Records drawn from a dataset:

┄┄┄┄┄┄┄┄┄┄┄┄┄┄┄┄┄┄┄┄

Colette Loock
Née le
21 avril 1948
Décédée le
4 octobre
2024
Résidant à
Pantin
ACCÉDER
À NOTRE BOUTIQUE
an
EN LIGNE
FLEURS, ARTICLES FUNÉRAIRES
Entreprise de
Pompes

┄┄┄┄┄┄┄┄┄┄┄┄┄┄┄┄┄┄┄┄

WHAT IS NEEDED: Write out an exact transcription of the line with "À NOTRE BOUTIQUE" and of each line after it; stop at the end of the records.

EXERCISE OUTPUT:
À NOTRE BOUTIQUE
an
EN LIGNE
FLEURS, ARTICLES FUNÉRAIRES
Entreprise de
Pompes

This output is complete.